Isaiah Whitaker

Personal information
- Born: 4 December 2007 (age 18)

Sport
- Sport: Athletics
- Event: Pole vault

Medal record
Men's athletics
Representing United States
World U20 Championships
| Bronze medal – third place | 2026 Eugene | Pole vault |

= Isaiah Whitaker =

American pole vaulter (born 2007)

Isaiah Whitaker (born 4 December 2007) is an American pole vaulter.

==Biography==
From Illinois, he attended Central Catholic High School in Bloomington. He started in pole vault having seen his brother Isaac compete, and showed aptitude for the discipline at a young age; While competing at the AAU Junior Olympics at Greensboro, North Carolina in August 2022, Whitaker set an age-14 world best for the pole vault, clearing the bar at 16 feet, 2 inches.

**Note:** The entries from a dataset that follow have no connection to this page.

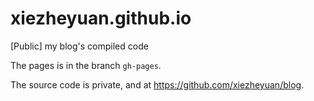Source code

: # xiezheyuan.github.io
[Public] my blog's compiled code

The pages is in the branch `gh-pages`.

The source code is private, and at <https://github.com/xiezheyuan/blog>.
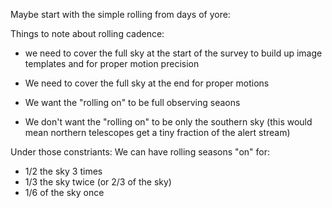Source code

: 
Maybe start with the simple rolling from days of yore:



Things to note about rolling cadence:

* we need to cover the full sky at the start of the survey to build up image templates and for proper motion precision

* We need to cover the full sky at the end for proper motions

* We want the "rolling on" to be full observing seaons

* We don't want the "rolling on" to be only the southern sky (this would mean northern telescopes get a tiny fraction of the alert stream)


Under those constriants:  We can have rolling seasons "on" for:

* 1/2 the sky 3 times
* 1/3 the sky twice (or 2/3 of the sky)
* 1/6 of the sky once

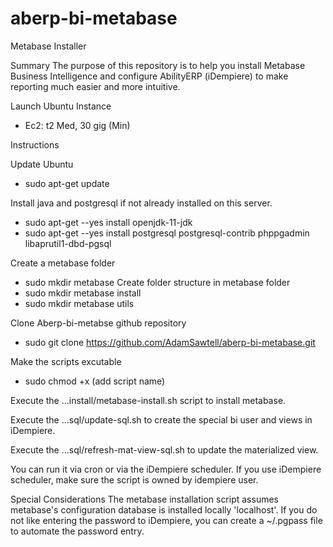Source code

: # aberp-bi-metabase

Metabase Installer

Summary
The purpose of this repository is to help you install Metabase Business Intelligence and configure AbilityERP (iDempiere) to make reporting much easier and more intuitive.

Launch Ubuntu Instance
  - Ec2: t2 Med, 30 gig (Min)

Instructions

Update Ubuntu 
  - sudo apt-get update

Install java and postgresql if not already installed on this server.
  - sudo apt-get --yes install openjdk-11-jdk
  - sudo apt-get --yes install postgresql postgresql-contrib phppgadmin libaprutil1-dbd-pgsql

Create a metabase folder
  - sudo mkdir metabase
Create folder structure in metabase folder
  - sudo mkdir metabase install
  - sudo mkdir metabase utils

Clone Aberp-bi-metabse github repository
  - sudo git clone https://github.com/AdamSawtell/aberp-bi-metabase.git

Make the scripts excutable
  - sudo chmod +x (add script name)

Execute the ...install/metabase-install.sh script to install metabase.

Execute the ...sql/update-sql.sh to create the special bi user and views in iDempiere.

Execute the ...sql/refresh-mat-view-sql.sh to update the materialized view.

You can run it via cron or via the iDempiere scheduler.
If you use iDempiere scheduler, make sure the script is owned by idempiere user.

Special Considerations
The metabase installation script assumes metabase's configuration database is installed locally 'localhost'.
If you do not like entering the password to iDempiere, you can create a ~/.pgpass file to automate the password entry.
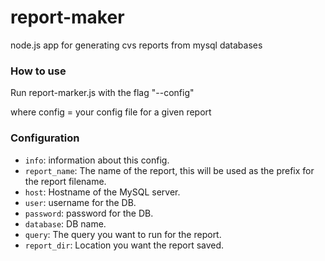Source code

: report-maker
============

node.js app for generating cvs reports from mysql databases

### How to use

Run report-marker.js with the flag "--config"

where config = your config file for a given report

### Configuration

* `info`: information about this config.
* `report_name`: The name of the report, this will be used as the prefix for the report filename.
* `host`: Hostname of the MySQL server.
* `user`: username for the DB.
* `password`: password for the DB.
* `database`: DB name.
* `query`: The query you want to run for the report.
* `report_dir`: Location you want the report saved.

Having overcome a shoulder injury at the start of the year, Whitaker placed second in the pole vault competition behind Jaxon Jerabek at the USATF U20 Championships in June 2026, having cleared 5.47 metres, before going on that month to win the Nike Outdoor Championships. He was subsequently named the 2025 - 2026 Gatorade Player of the Year in Illinois for Boys Track and Field. That year, he committed to the University of Kentucky.

Competing at the 2026 World Athletics U20 Championships in Eugene, he was a finalist in the pole vault competition. Although he initially placed fourth in the final, a late disqualification for the third-place finisher, compatriot Jerabek, led Whitaker to be promoted into the bronze medal position, with a clearance of 5.45 metres.